RÉDACTEUR EN CHEF DE BILAN

Serge Guertchakoff est rédacteur en chef de Bilan et auteur de quatre livres, dont l'un sur le secret bancaire. Journaliste d'investigation spécialiste de l'immobilier, des RH ou encore des PME en général, il est également à l'initiative du supplément Immoluxe et du numéro dédié aux 300 plus riches. Après avoir été rédacteur en chef adjoint de Bilan de 2014 à 2019, il a pris la succession de Myret Zaki en juin de cette année.

Le pseudo-espion Huawei

Espérons que nos élites sauront réagir comme il se doit à cette nouvelle avalanche de fake news américaines

Faut-il en rire ou en pleurer? En décembre dernier, la directrice financière de Huawei, Meng Wanzhou (qui est également la fille du fondateur), était arrêtée au Canada sur requête des autorités américaines qui brandissent 23 chefs d’accusation… Principalement, les autorités américaines soupçonnent l’entreprise chinoise d’installer des backdoors, ou «portes dérobées», pour contrôler les communications qui transitent via ses équipements. En d’autres termes, le groupe est accusé par Washington d’être le cheval de Troie de l’espionnage chinois. 

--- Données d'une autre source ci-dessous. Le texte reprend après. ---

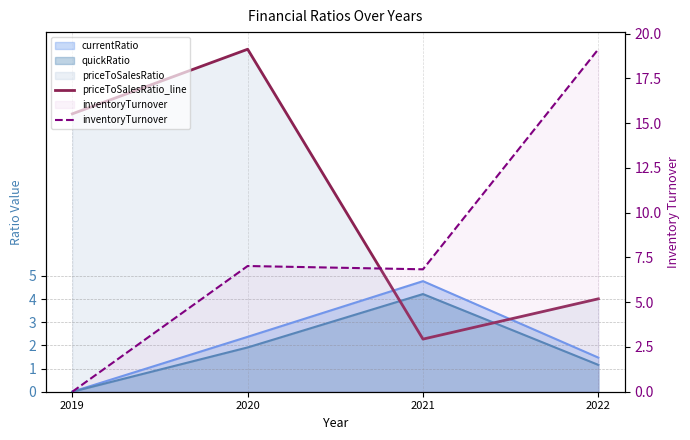

Reading right to left, what are all the values shown in this chart?

priceToSalesRatio_line: 4.0	2.3	14.8	12.0
inventoryTurnover: 19.1	6.8	7.0	0.0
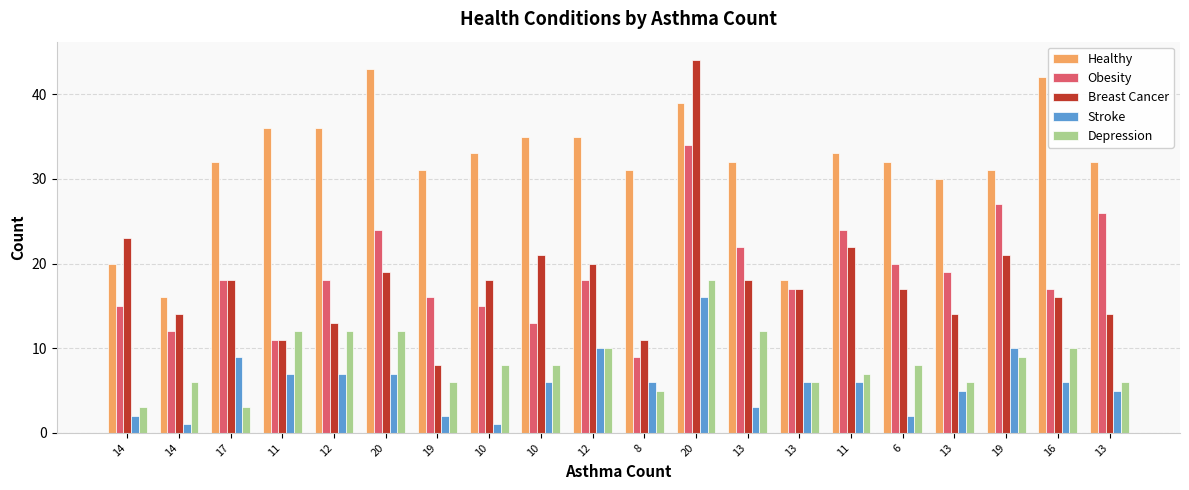

Which series has the largest range (max minus min)?

Breast Cancer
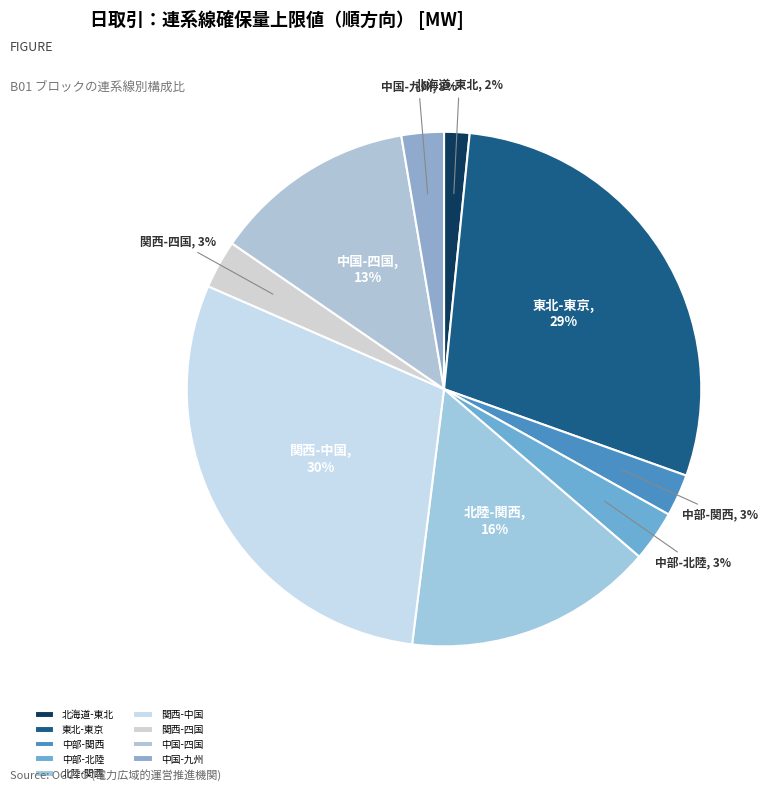

Count the number of slices in the pie.

9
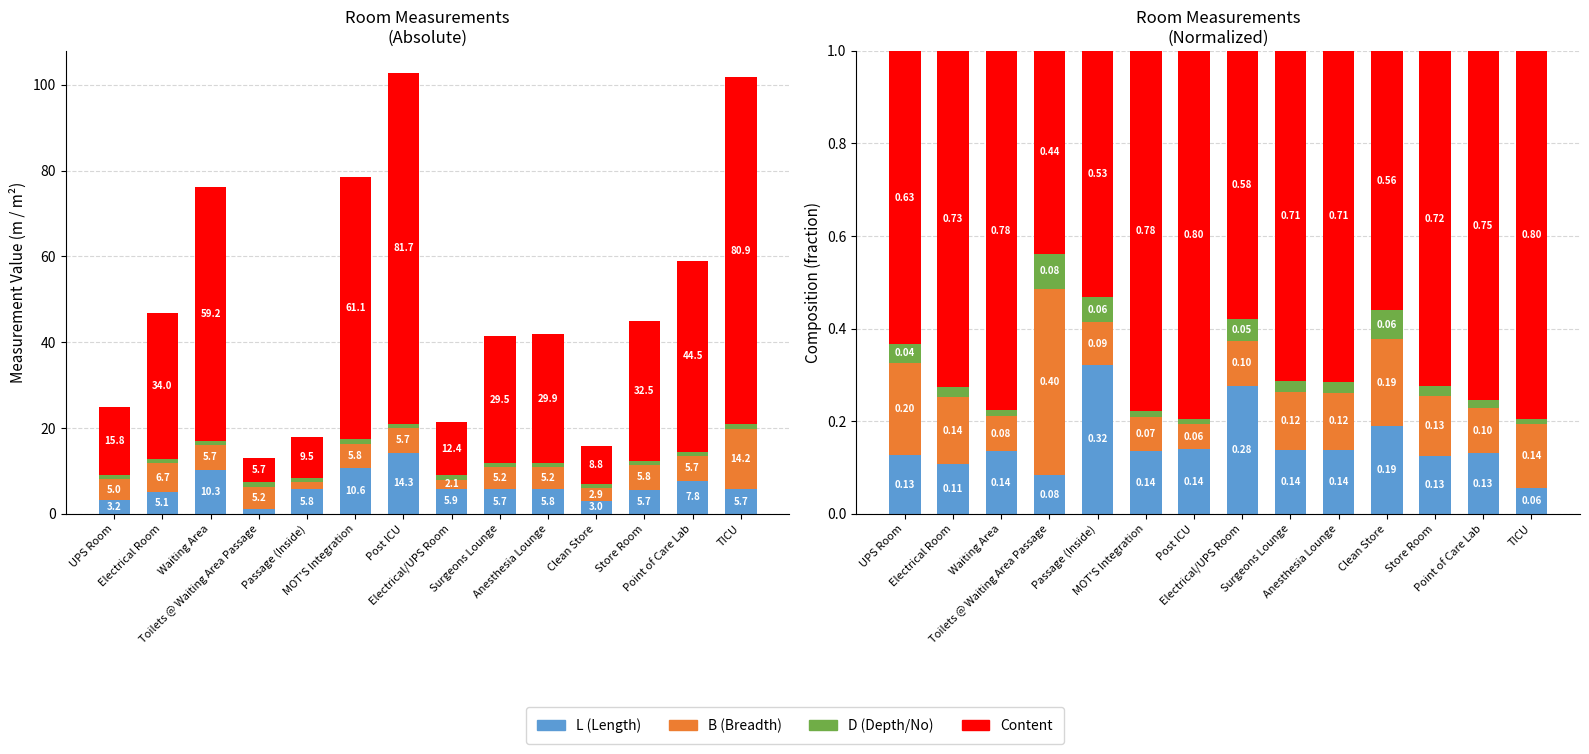

True or false: L (Length) has a value of 0.1 at Waiting Area.

True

Rebondissement malvenu pour le gouvernement Trump: nos confrères du Financial Times révélaient mi-février que le National Cyber Security Centre britannique avait conclu que le numéro un mondial des équipements de télécommunication n’était pas si menaçant que cela. Espérons que ce rebondissement mettra un terme à la campagne de dénigrement menée par les Etats-Unis ou qu’au moins nos élites sauront réagir comme il se doit à cette nouvelle avalanche de fake news américaines. Washington semble vouloir produire de plus en plus de navets…

Une fois de plus, les autorités de ce pays utilisent des menaces fictives pour parvenir à remporter une guerre commerciale. Pour ma part, je ne peux m’empêcher de penser que le fait que Huawei soit passé devant Apple en termes de chiffre d’affaires, justement dans le courant de l’année 2018, a pu jouer un rôle. Certes, il est difficile d’exclure tout danger dans l’absolu. Mais ce reproche pourrait tout aussi bien s’appliquer aux géants américains, les fameux GAFA (Google, Apple, Facebook et Amazon). Les multinationales américaines seraient-elles les «gentils» alors que le géant chinois doit se cantonner au rôle du «méchant»? 

Les 1er et 2 avril prochain, la Commission suisse de la politique de sécurité du Conseil des Etats évaluera les risques que peut faire peser Huawei. Sans doute vaudrait-il mieux que les 13 membres de cette commission mènent leur analyse d’une manière plus large, sans tenir compte uniquement de la nationalité de la compagnie concernée. Car, oui, en effet, le danger de la cybercriminalité est à prendre au sérieux. Sans doute faudrait-il pour y faire face que notre pays décide d’y consacrer les moyens nécessaires. Cela passera par l’engagement des meilleurs experts dont la Suisse ne manque pas. 

Bien géré et dégageant régulièrement des excédents, notre pays a les moyens de s’attaquer au problème. Avec la prochaine arrivée de la 5G, chaque élément de l’infrastructure aura accès à une part importante de l’infrastructure globale. Bref, autant dire que le risque d’accéder à des informations sensibles va très significativement augmenter. Il faut donc sortir de la posture des gentils naïfs se muer en citoyens responsables et conscients des risques.